Tourism and Real Estate: A Symbiotic Relationship
Category Commercial Property News
As we approach the end of the decade and embark on another holiday season, we turn our attention South Africa's tourism industry. With the majority of hotels and accommodation country-wide booked out months in advance, what impact does this have on other economic sectors?
It is no secret that tourism is extremely important to the real estate industry. Not only does it impact residential real estate by providing jobs - thus enabling more people to become homeowners, tenants and investors, but it also increases the demand for commercial real estate in the form of hotels, guest lodges and improved infrastructure.
Tourism in South Africa
Despite a global economic downturn, tourism in South Africa continues to be on the up, with the number of arrivals having increased by around 4% per annum since 2013.
In the 2019 SONA, President Ramaphosa announced that South Africa intends to double its international tourism to 21 million by 2030. Along with introducing a world-class visa regime, the country would be focusing on spatial interventions like special economic zones, reviving local industrial parks, business centres, digital hubs and township and village enterprises to bring economic development to local areas.
Presently, South Africa boasts around 530 formal hotels of more than 50 rooms, approximately 70 000 between them - and this number is only going to grow.

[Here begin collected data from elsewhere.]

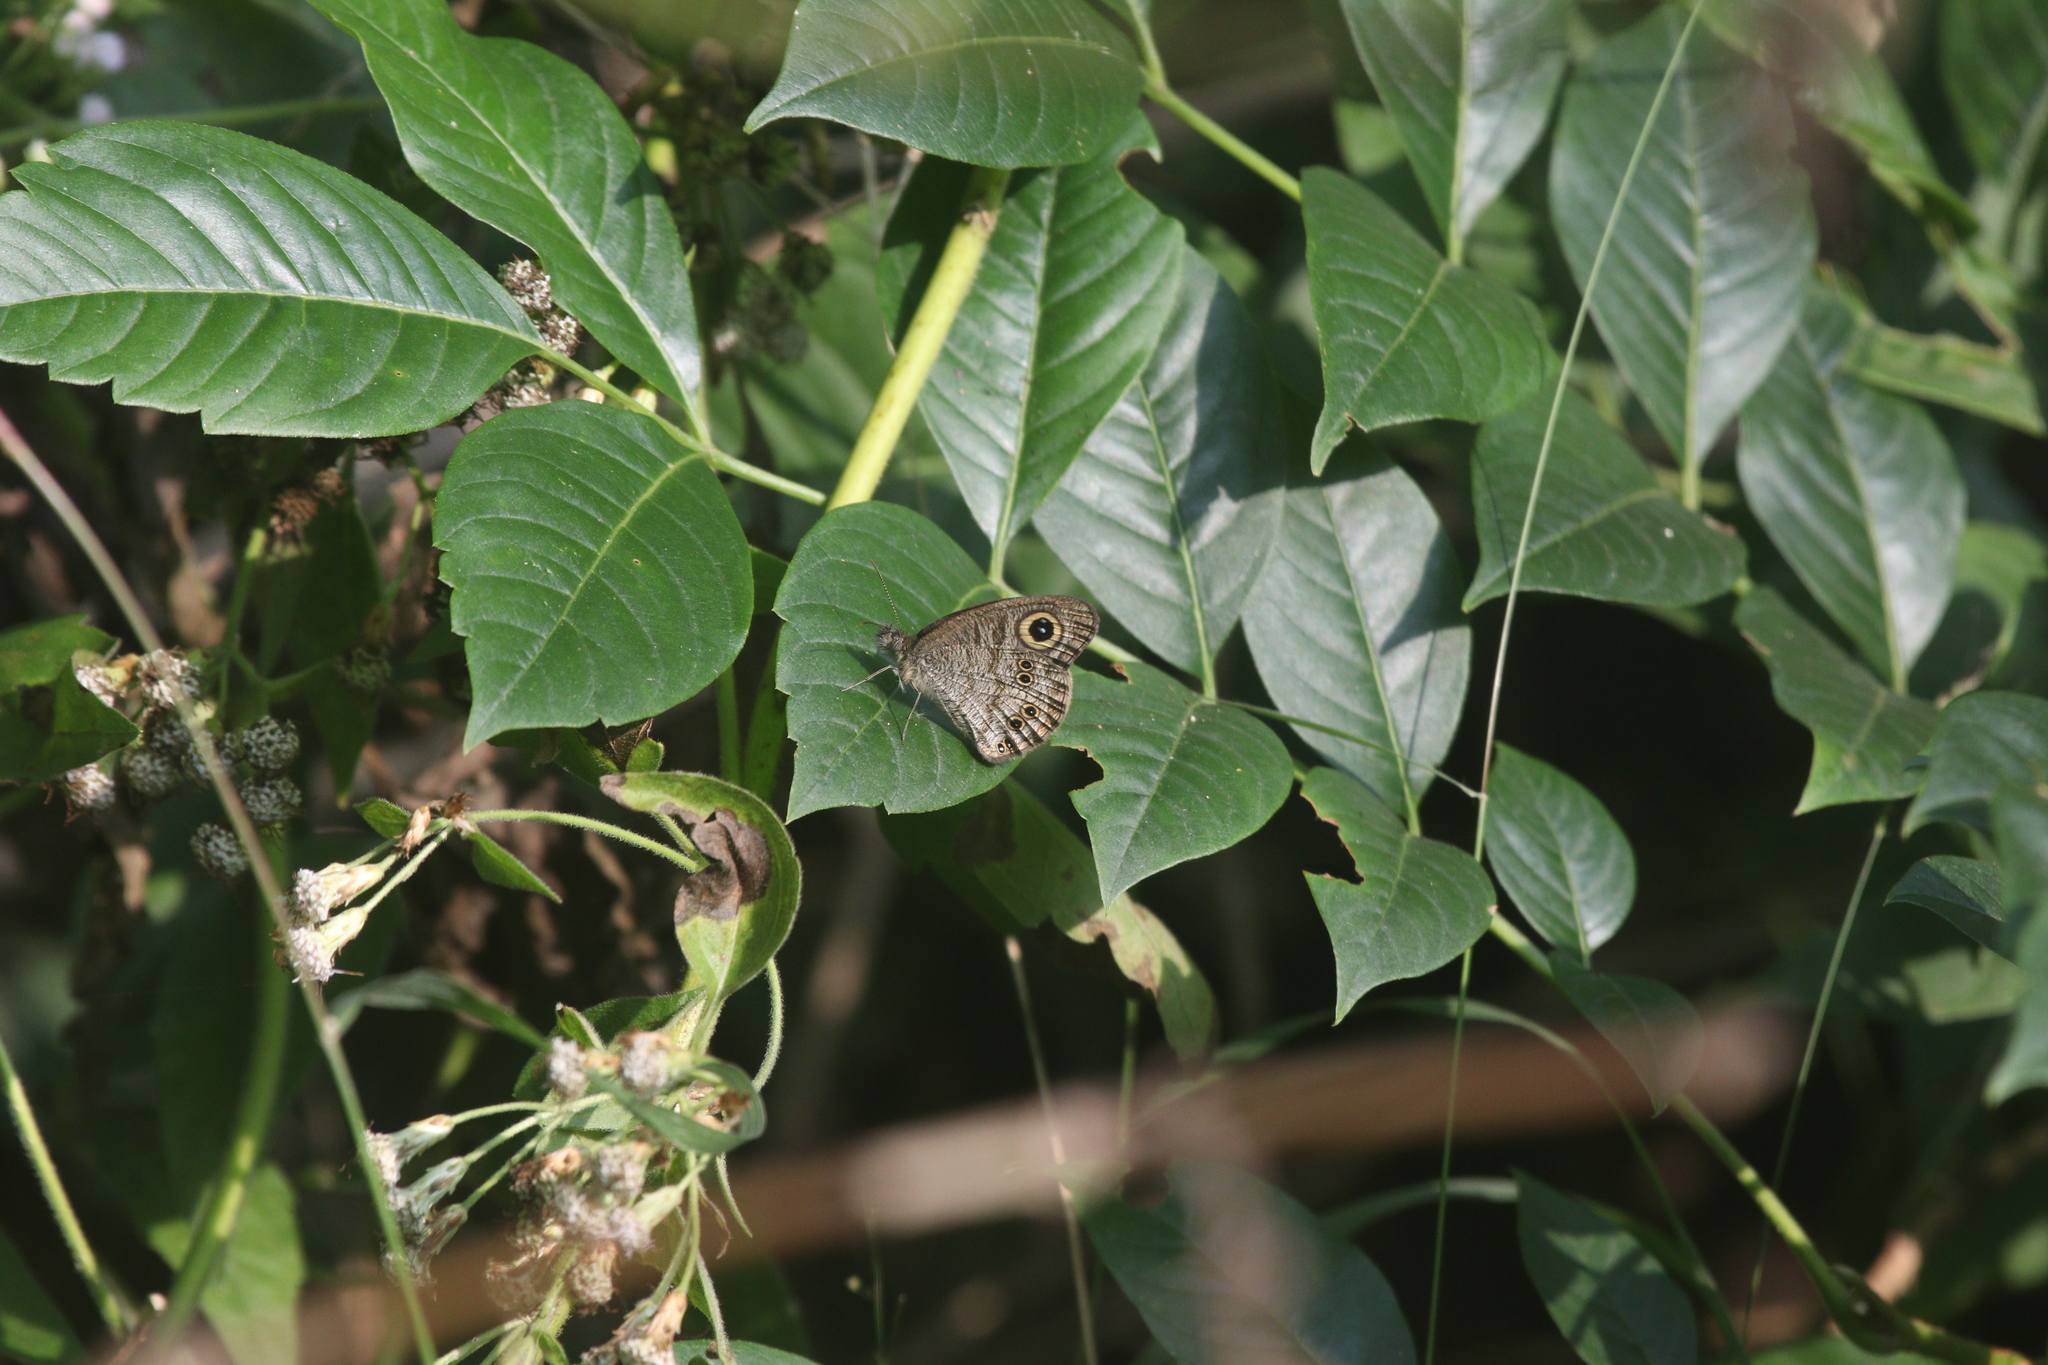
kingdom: Animalia
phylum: Arthropoda
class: Insecta
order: Lepidoptera
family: Nymphalidae
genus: Ypthima
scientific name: Ypthima baldus
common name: Common five-ring
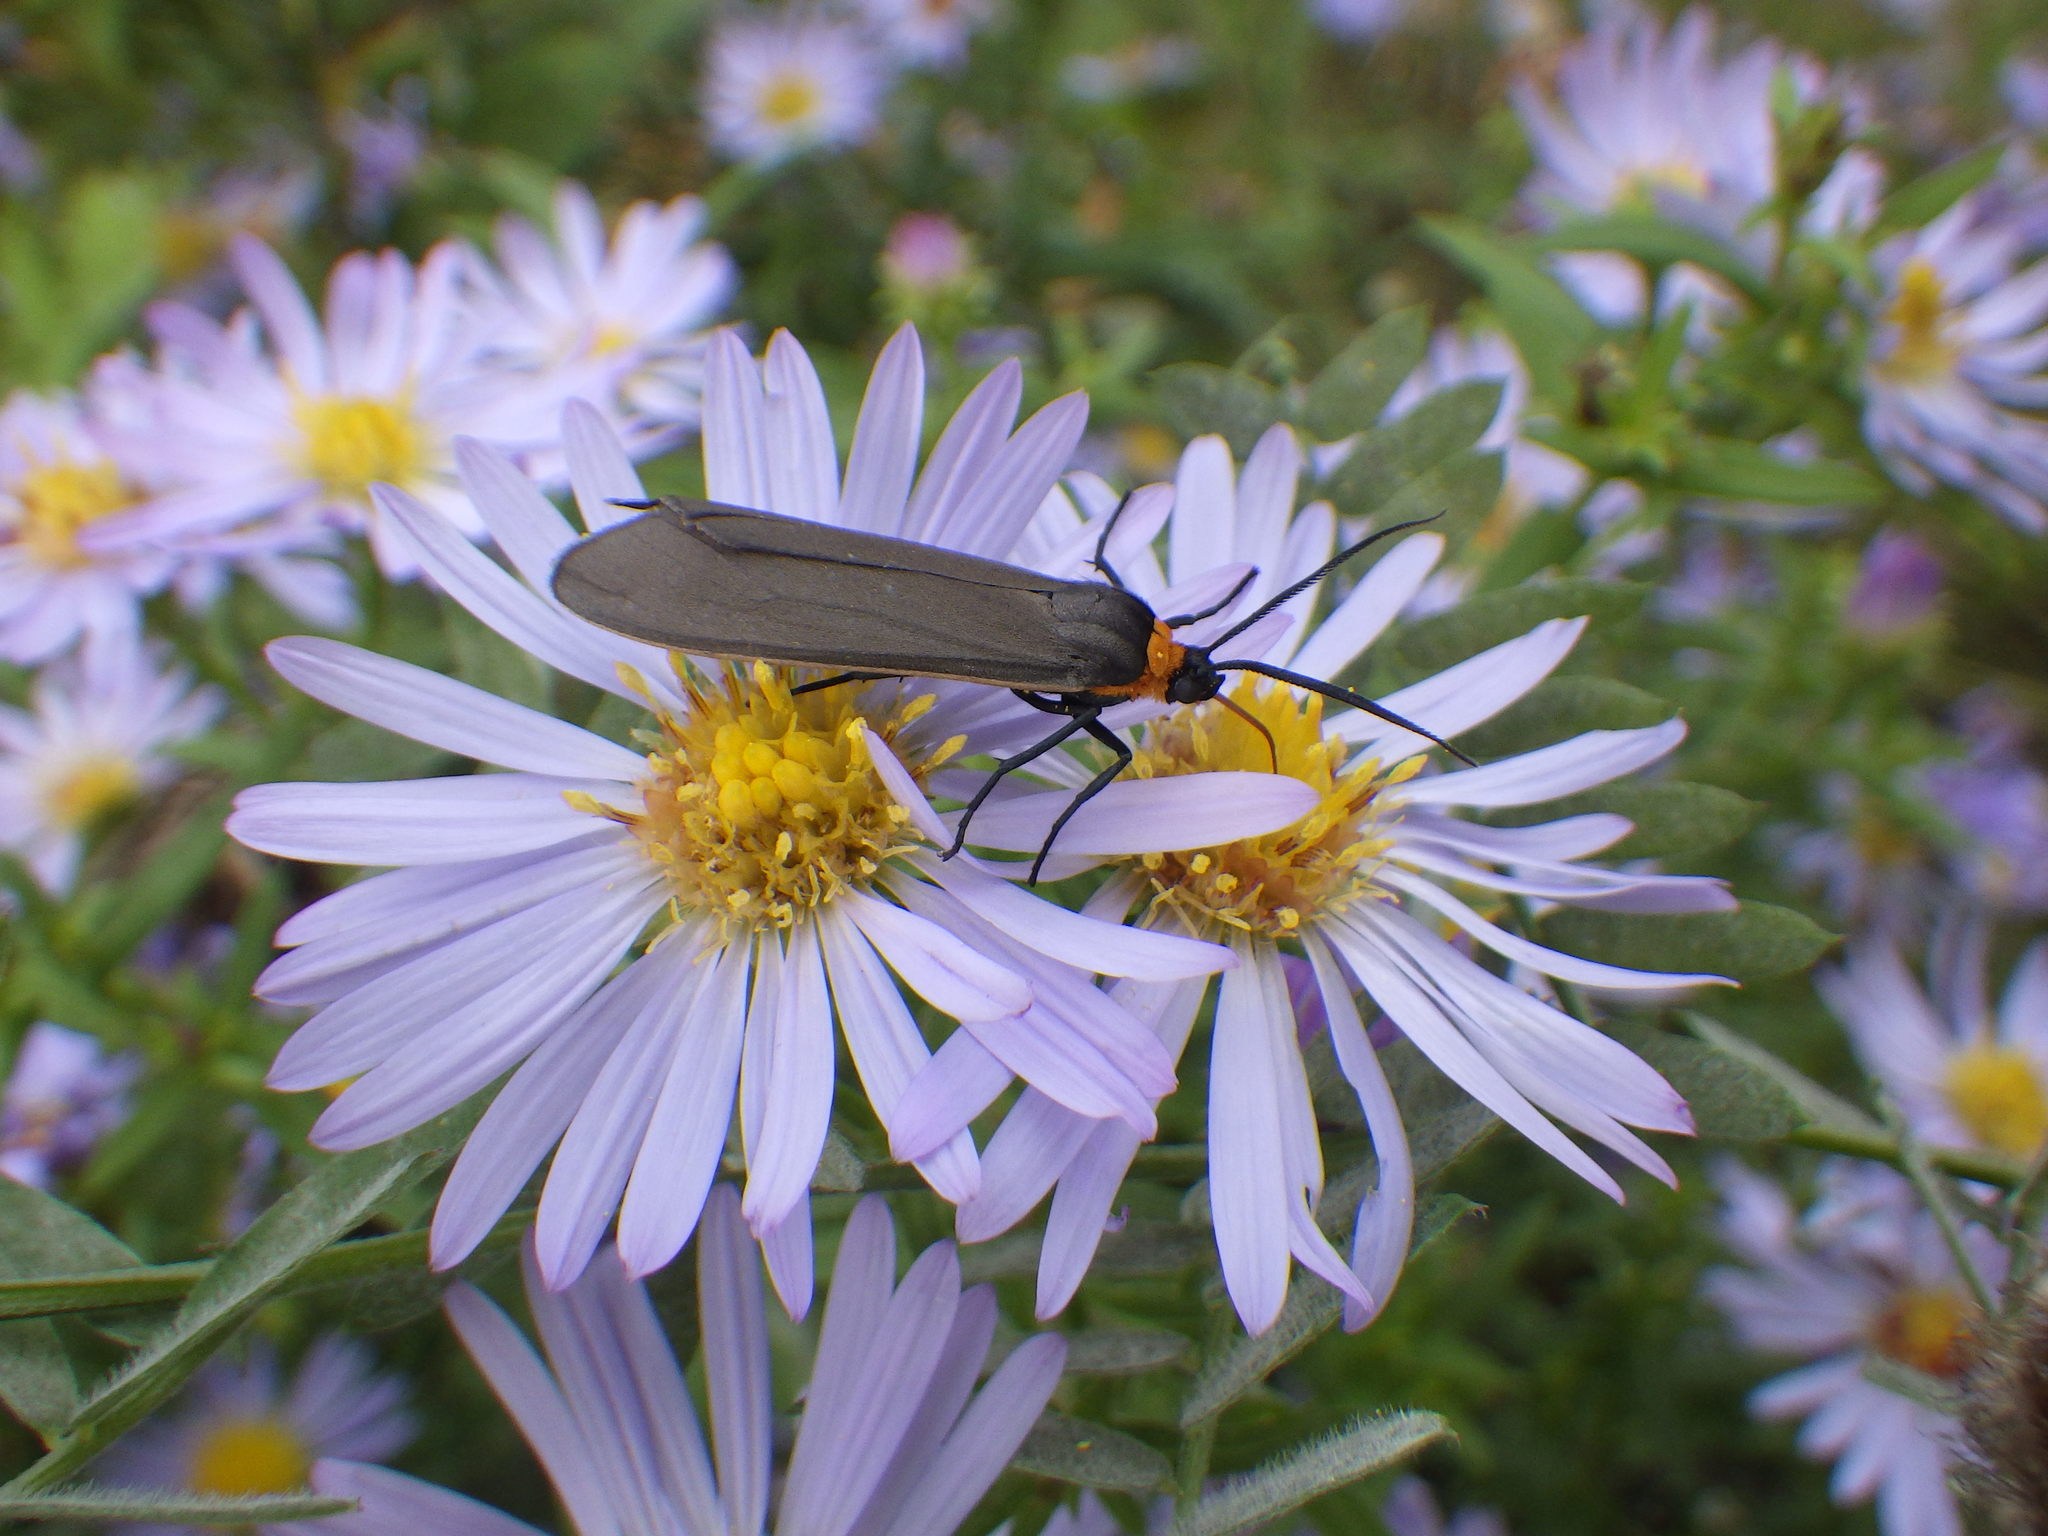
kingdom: Animalia
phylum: Arthropoda
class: Insecta
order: Lepidoptera
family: Erebidae
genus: Cisseps
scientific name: Cisseps fulvicollis
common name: Yellow-collared scape moth
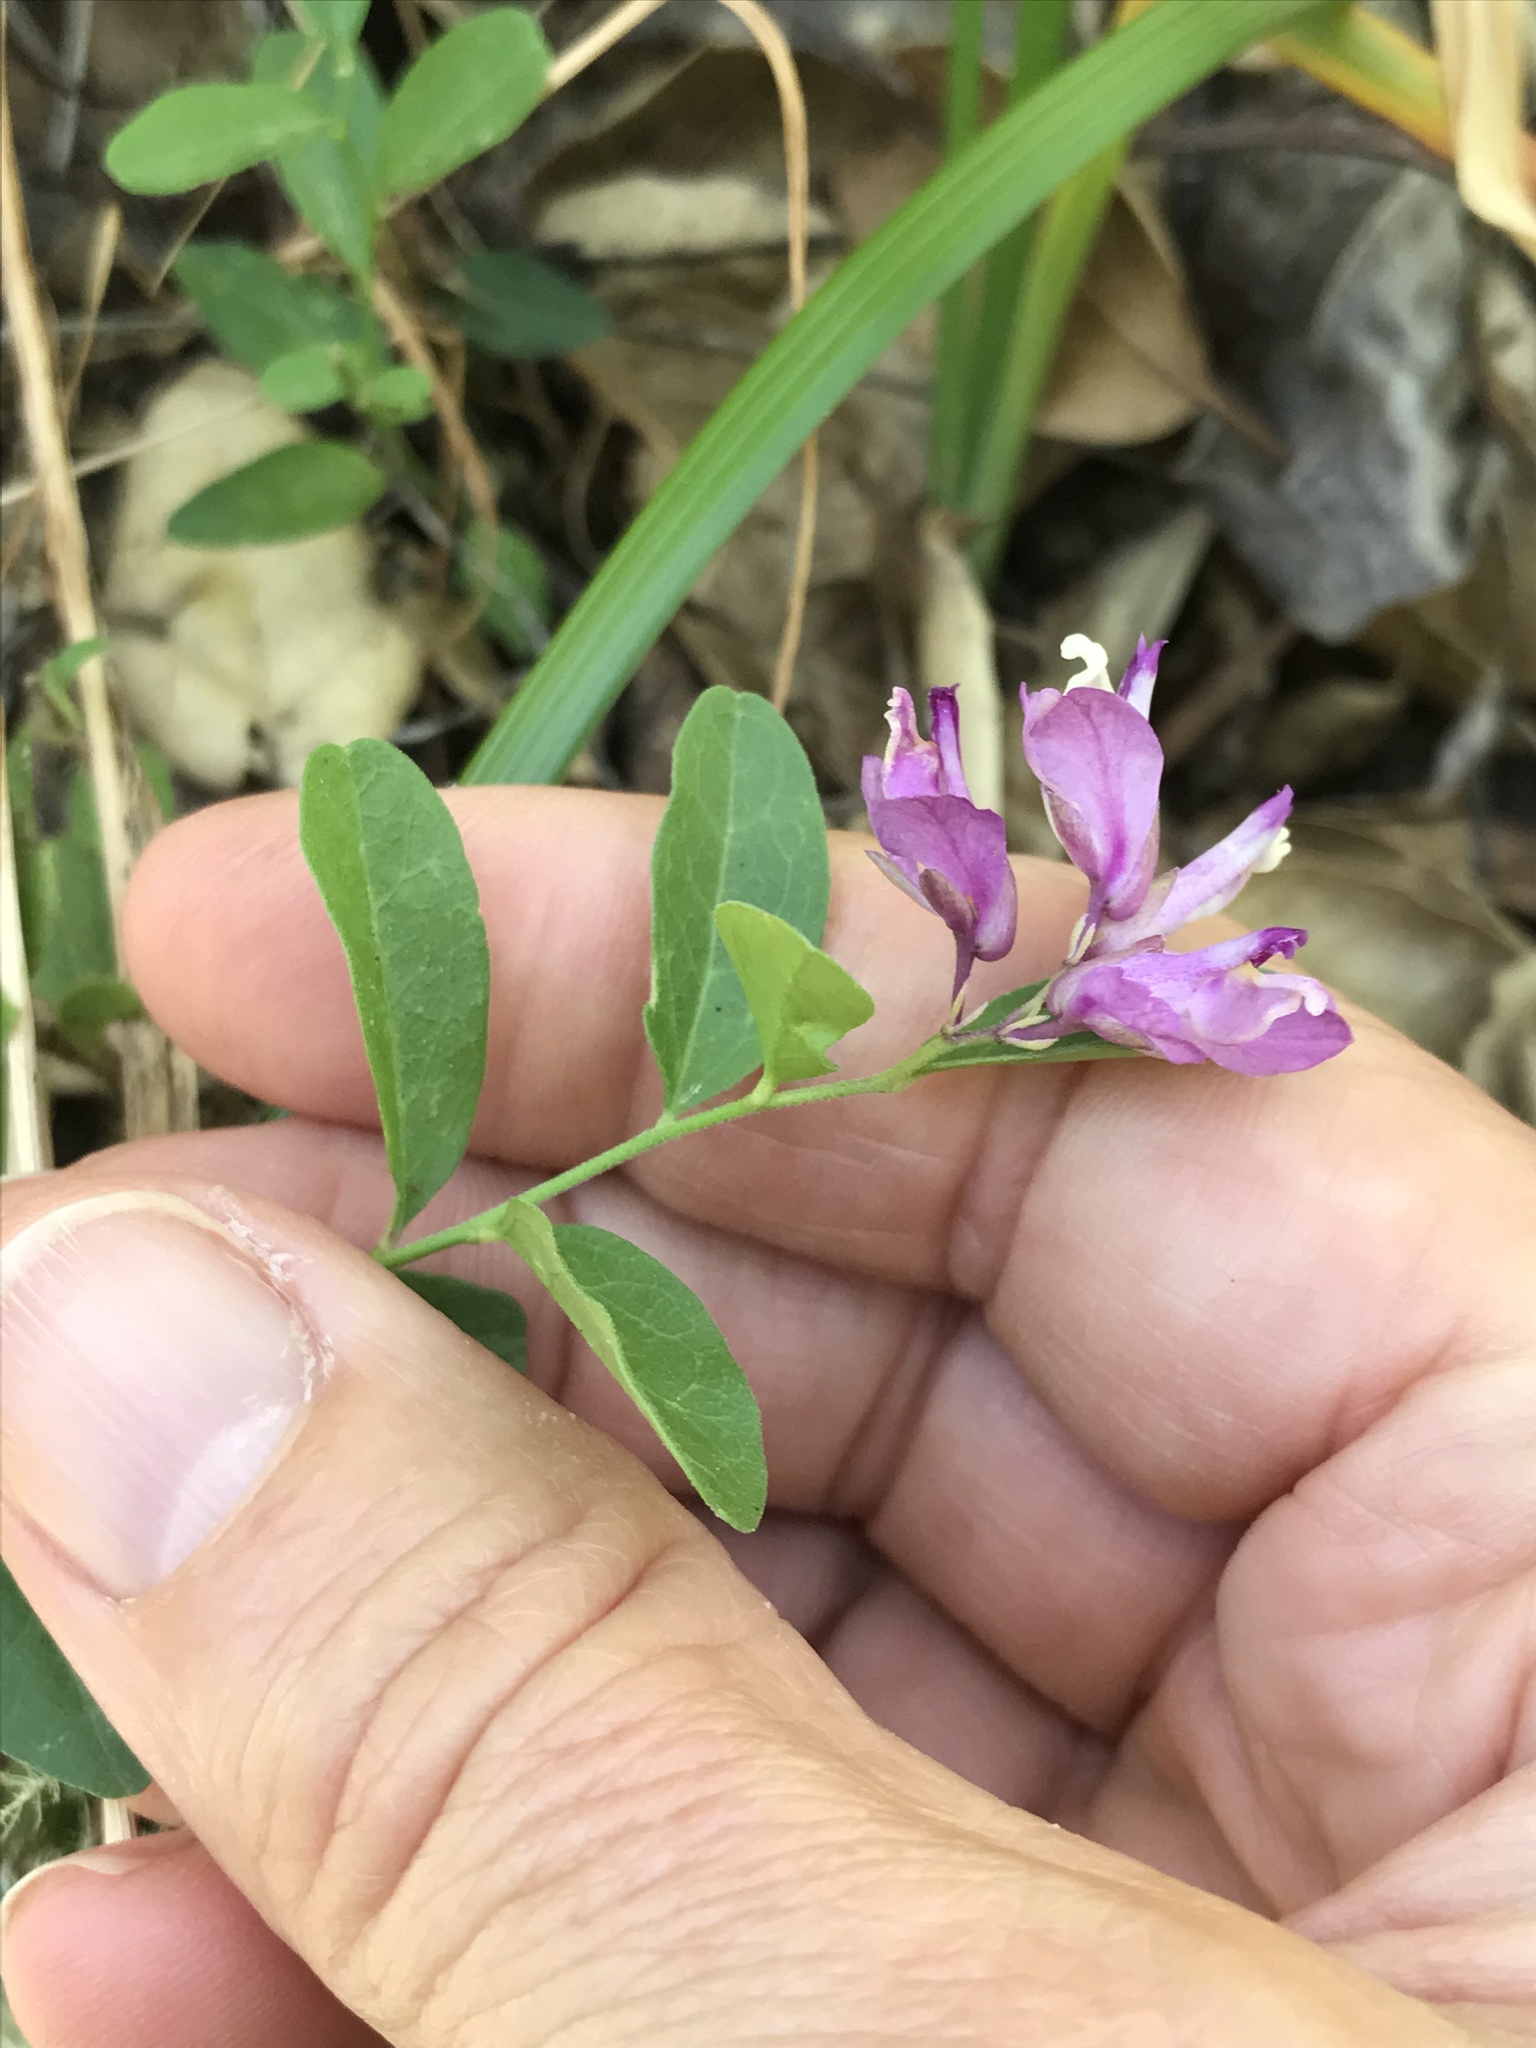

According to the JLL Research Report on Hotel investment, there has been an increased investment in the sector. They forecast that R6,9 billion will be invested into new hotels in South Africa over the next three years (2019-2021) - which translates into nearly 3900 new hotel rooms across the country. This is important data for the commercial property sector, especially during the festive season as well as a clear indication for investors.
The Industry Disruptors
As with any sector, economic uncertainty forces innovation and disruption - and these are well placed to be the most likely to succeed:
Privately owned
In recent years we have witnessed an increase of private accommodation offerings, with the rise of Airbnb, Booking.com and SafariNow. These cheaper and more agile options also have a greater appeal to millennials & "lifestyle" travellers.
According to Bizcommunity, those providing accommodation in Airbnbs, lodges, self-catering units, and B&Bs, have seen an increase of nearly 14% in the past year. This also encourages the purchase of residential 'investment' properties with the ability to provide future income.
Budget segments
There has also been a notable shift in investment into the budget and midscale segments of the tourism industry. Business budget and a tightening of travel allowances have meant that offerings like guest houses and serviced apartments have become more popular. The increased search for value has also seen luxury hotel names like Hilton, Marriott and Radisson focus on building up their 1-3 star hotel brands. This diversity will surely enable them to penetrate the market on a broader scale, enabling them to survive any economic shifts.
Investment opportunities
According to JLL, "there is a definite maturation of hotel investment structures in South Africa, as evidenced through the emergence of new investors and investment strategies in recent years, enabling investors to enter hotel real estate in ways beyond the direct acquisition of assets. These can take the form of debt investments, syndicated ownership, strategic joint ventures, recapitalisations, direct real estate and brand M&A activity". In 2018, approximately 70% of global hotel investments were being made by private or generalist investors in an attempt to broaden their yield.
Three year forecast
The leisure tourism sector has always been an important driver for hotel demand in South Africa, and has traditionally been focussed on Cape Town, the Winelands and the Kruger National Park. However, domestic tourism is also on the rise, accounting for 44 million overnight stays a year - many of these for business purposes. JLL estimate that of the new hotels being developed in the next few years, 40% will be in Cape Town, 30% will enter Rosebank, Sandton and Melrose, 13% will enter Durban and Umhlanga, and the remaining 17% will be developed in secondary cities around the country.
Some developments in the pipeline include Capital Melrose, Hilton Garden Inn Umhlanga Arch, Marriott Melrose Arch and Radisson Blu Umhlanga.
Although tourism is still growing on a national and international level, the future of the industry will depend largely on the provincial and local government initiatives to drive strong and consistent growth in this asset class.